Two US health care providers inform patients of data breach
- The Arkansas-based Community Physicians Group suffered a data breach on February 19th, 2019, which left the data of 5,400 patients exposed. The breach was first detected on April 24th, 2019, and is the result of a phishing attack. Exposed data included names, medical record numbers, dates of service and a brief description of the nature of the visit.
- Vermont-based Addison County Home Health & Hospice’s data breach also took place on February 19th and was first discovered on April 26th, 2019. The breach exposed private information of 758 patients, including names, clinical information and in several cases medical record numbers and Social Security numbers.
Hackers steal $500,000 from 7-Eleven Japan customers due to weakness in mobile app
- 7-Eleven Japan launched the 7pay mobile payment app on July 1st, 2019, the app contained a password reset function which allowed anyone to request a password reset for other users’ accounts. Attackers who knew a user’s email, date of birth and phone number could request that the password reset link was sent to their account rather than the owners.
- Approximately 900 customers lost a collective ¥55 million ($510,000). 7-Eleven Japan shut the app down on July 3rd, 2019.
Vulnerability in Uttar Pradesh transport site potentially exposed passenger information
- Security engineer Avinash Jain discovered a vulnerability in an application on the Uttar Pradesh State Road Transport Corporation website that potentially exposed a large database containing passenger information.
- This information includes customers’ full names, mobile numbers, addresses, dates of birth, partial debit and credit card numbers, and more. It is unclear whether any data was accessed by hackers and the vulnerability has since been fixed.
Huawei cryptographic keys found in Cisco switches
- Researchers at SEC Consult found that firmware for Cisco SG250 Smart Switches contained X.509 certificates and keys that belong to Futurewei Technologies, a US subsidiary of Huawei.
- Following an investigation, Cisco revealed that the certificates and keys were part of the OpenDaylight GitHub open source package that is used in some Cisco products.
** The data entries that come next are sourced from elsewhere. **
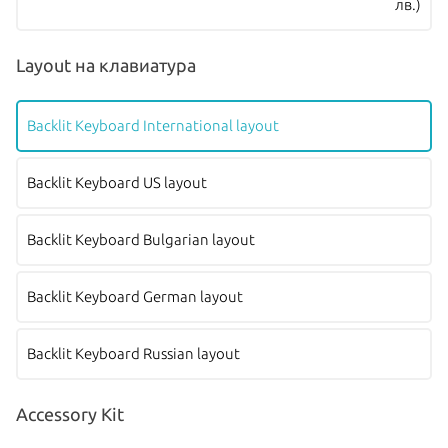
лв.)
Layout на клавиатура
Backlit Keyboard International layout
Backlit Keyboard US layout
Backlit Keyboard Bulgarian layout
Backlit Keyboard German layout
Backlit Keyboard Russian layout
Accessory Kit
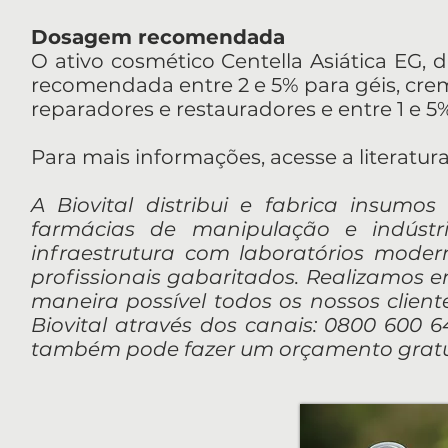
Dosagem recomendada
O ativo cosmético Centella Asiática EG, 
recomendada entre 2 e 5% para géis, crem
reparadores e restauradores e entre 1 e 5
Para mais informações, acesse a literatur
A Biovital distribui e fabrica insumos
farmácias de manipulação e indúst
infraestrutura com laboratórios mod
profissionais gabaritados. Realizamos 
maneira possível todos os nossos client
Biovital através dos canais: 0800 600 64
também pode fazer um orçamento gratui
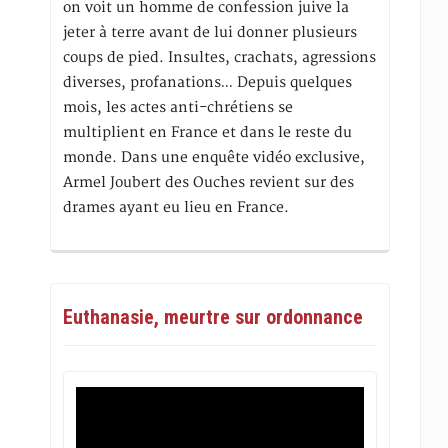
on voit un homme de confession juive la
jeter à terre avant de lui donner plusieurs
coups de pied. Insultes, crachats, agressions
diverses, profanations… Depuis quelques
mois, les actes anti-chrétiens se
multiplient en France et dans le reste du
monde. Dans une enquête vidéo exclusive,
Armel Joubert des Ouches revient sur des
drames ayant eu lieu en France.
Euthanasie, meurtre sur ordonnance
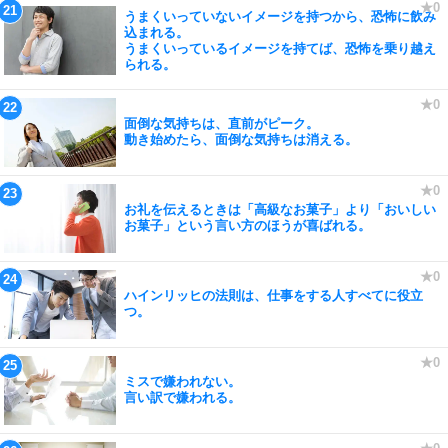
うまくいっていないイメージを持つから、恐怖に飲み
込まれる。
うまくいっているイメージを持てば、恐怖を乗り越え
られる。
面倒な気持ちは、直前がピーク。
動き始めたら、面倒な気持ちは消える。
お礼を伝えるときは「高級なお菓子」より「おいしい
お菓子」という言い方のほうが喜ばれる。
ハインリッヒの法則は、仕事をする人すべてに役立
つ。
ミスで嫌われない。
言い訳で嫌われる。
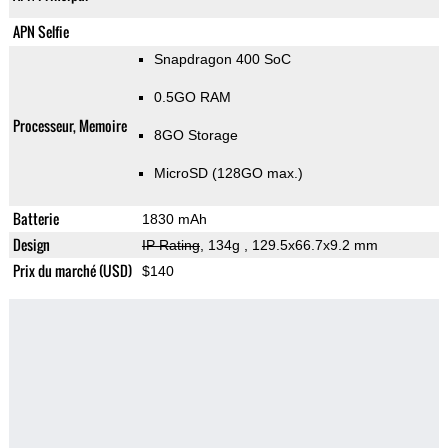
APN Selfie
Snapdragon 400 SoC
0.5GO RAM
Processeur, Memoire
8GO Storage
MicroSD (128GO max.)
Batterie
1830 mAh
Design
IP Rating
, 134g
, 129.5x66.7x9.2 mm
Prix du marché (USD)
$140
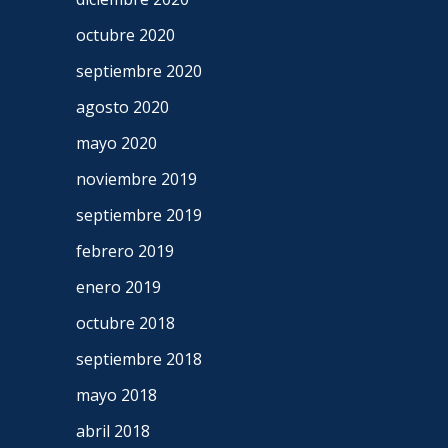
octubre 2020
septiembre 2020
agosto 2020
mayo 2020
noviembre 2019
septiembre 2019
febrero 2019
enero 2019
octubre 2018
septiembre 2018
mayo 2018
abril 2018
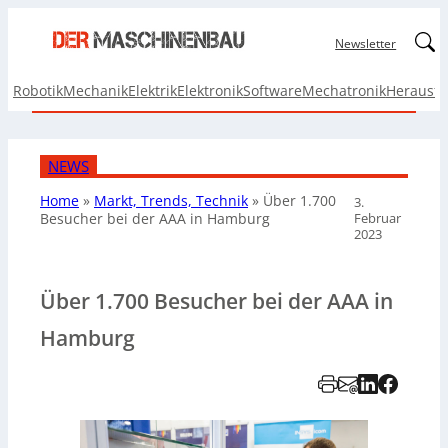
Linked
Newsletter
Robotik
Mechanik
Elektrik
Elektronik
Software
Mechatronik
Herausf
NEWS
Home
»
Markt, Trends, Technik
»
Über 1.700
3.
Februar
Besucher
bei der AAA in Hamburg
2023
Über 1.700 Besucher bei der AAA in
Hamburg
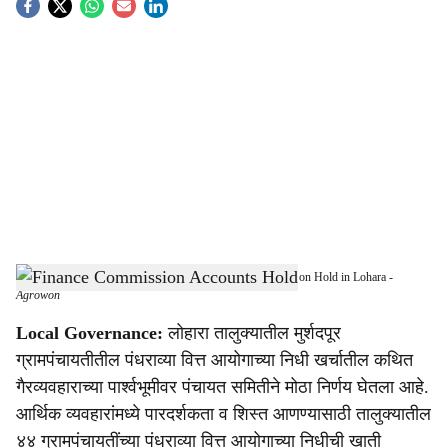
S
o
c
i
a
l
s
Finance Commission Accounts of 44 Gram Panchayats Put on Hold in Lohara
-
h
Agrowon
a
Local Governance:
लोहारा तालुक्यातील मुर्शदपूर
ग्रामपंचायतीतील पंधराव्या वित्त आयोगाच्या निधी खर्चातील कथित
r
गैरव्यवहाराच्या पार्श्वभूमीवर पंचायत समितीने मोठा निर्णय घेतला आहे.
e
आर्थिक व्यवहारांमध्ये पारदर्शकता व शिस्त आणण्यासाठी तालुक्यातील
४४ ग्रामपंचायतींच्या पंधराव्या वित्त आयोगाच्या निधीची खाती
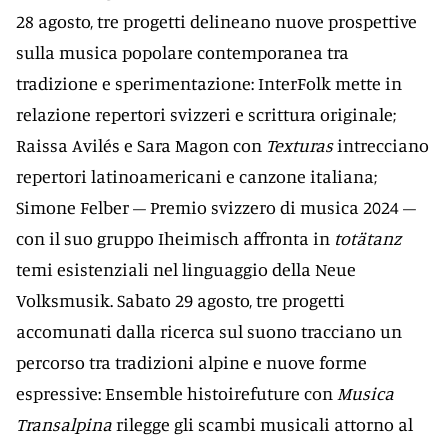
28 agosto, tre progetti delineano nuove prospettive
sulla musica popolare contemporanea tra
tradizione e sperimentazione: InterFolk mette in
relazione repertori svizzeri e scrittura originale;
Raissa Avilés e Sara Magon con
Texturas
intrecciano
repertori latinoamericani e canzone italiana;
Simone Felber – Premio svizzero di musica 2024 –
con il suo gruppo Iheimisch affronta in
totätanz
temi esistenziali nel linguaggio della Neue
Volksmusik. Sabato 29 agosto, tre progetti
accomunati dalla ricerca sul suono tracciano un
percorso tra tradizioni alpine e nuove forme
espressive: Ensemble histoirefuture con
Musica
Transalpina
rilegge gli scambi musicali attorno al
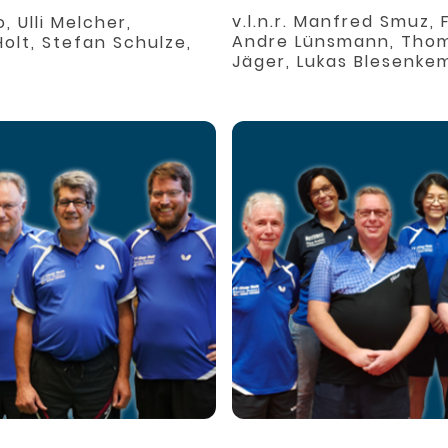
v.l.n.r. Manfred Smuz,
o, Ulli Melcher,
Andre Lünsmann, Thoma
Holt, Stefan Schulze,
Jäger, Lukas Blesenke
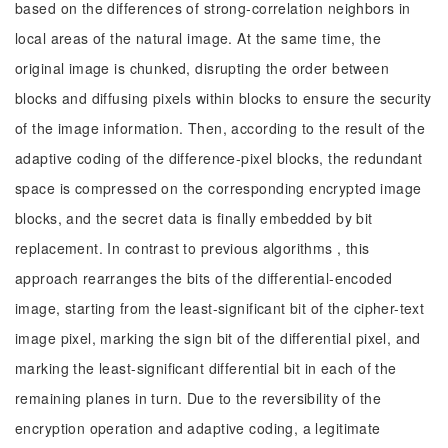
based on the differences of strong-correlation neighbors in
local areas of the natural image. At the same time, the
original image is chunked, disrupting the order between
blocks and diffusing pixels within blocks to ensure the security
of the image information. Then, according to the result of the
adaptive coding of the difference-pixel blocks, the redundant
space is compressed on the corresponding encrypted image
blocks, and the secret data is finally embedded by bit
replacement. In contrast to previous algorithms , this
approach rearranges the bits of the differential-encoded
image, starting from the least-significant bit of the cipher-text
image pixel, marking the sign bit of the differential pixel, and
marking the least-significant differential bit in each of the
remaining planes in turn. Due to the reversibility of the
encryption operation and adaptive coding, a legitimate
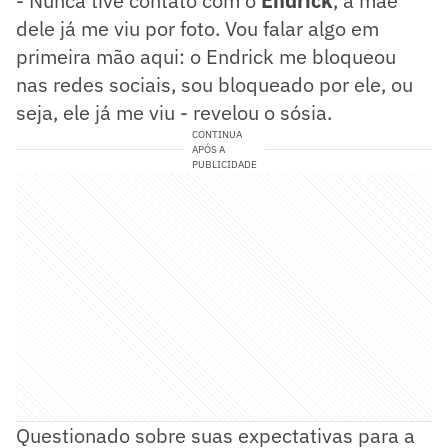
- Nunca tive contato com o
Endrick
, a mãe
dele já me viu por foto. Vou falar algo em
primeira mão aqui: o Endrick me bloqueou
nas redes sociais, sou bloqueado por ele, ou
seja, ele já me viu - revelou o sósia.
CONTINUA
APÓS A
PUBLICIDADE
Questionado sobre suas expectativas para a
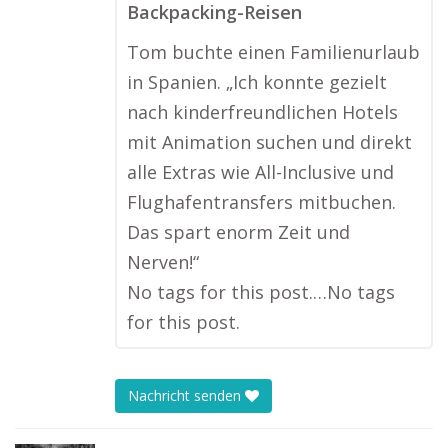
Backpacking-Reisen
Tom buchte einen Familienurlaub
in Spanien. „Ich konnte gezielt
nach kinderfreundlichen Hotels
mit Animation suchen und direkt
alle Extras wie All-Inclusive und
Flughafentransfers mitbuchen.
Das spart enorm Zeit und
Nerven!“
No tags for this post.…No tags
for this post.
Nachricht senden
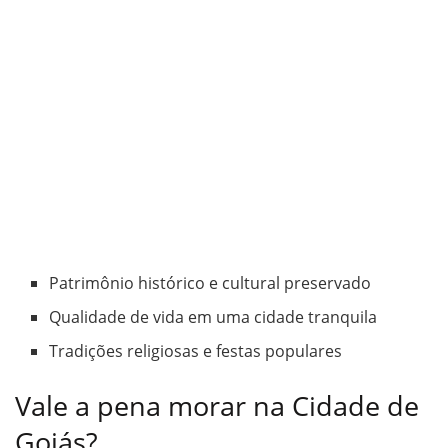
Patrimônio histórico e cultural preservado
Qualidade de vida em uma cidade tranquila
Tradições religiosas e festas populares
Vale a pena morar na Cidade de
Goiás?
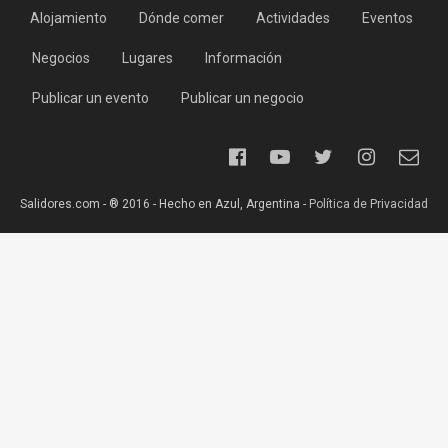
Alojamiento
Dónde comer
Actividades
Eventos
Negocios
Lugares
Información
Publicar un evento
Publicar un negocio
Salidores.com - ® 2016 - Hecho en Azul, Argentina -
Política de Privacidad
- Cisco 250/350/350X/550X Series Switches are all affected. Cisco stated that no attack vectors had been found as shipped versions of the firmware don’t contain the certificates.
FBI warns of sextortion scam targeting teenagers
- On July 3rd, 2019, the FBI issued a warning via their Twitter account urging individuals not to send their pictures to strangers. The agency published a report at the end of May 2019 which recorded an increase in the number of sextortion scams which have been directed against children.
Lloyd’s of London wants clearer insurance policies regarding cyber attacks
- Lloyd’s said that they want all policies to clearly state whether coverage would be excluded or provided in the event of a cyber-attack. The company stated that starting in 2020 its underwriters who provide coverage for first-party property damage should clarify the status of their cyber coverage.
The Silobreaker Team Disclaimer: Although Silobreaker has relied on what it regards as reliable sources while compiling the content herein, Silobreaker cannot guarantee the accuracy, completeness, integrity or quality of such content and no responsibility is accepted by Silobreaker in respect of such content. Readers must determine for themselves what reliance they should place on the compiled content herein.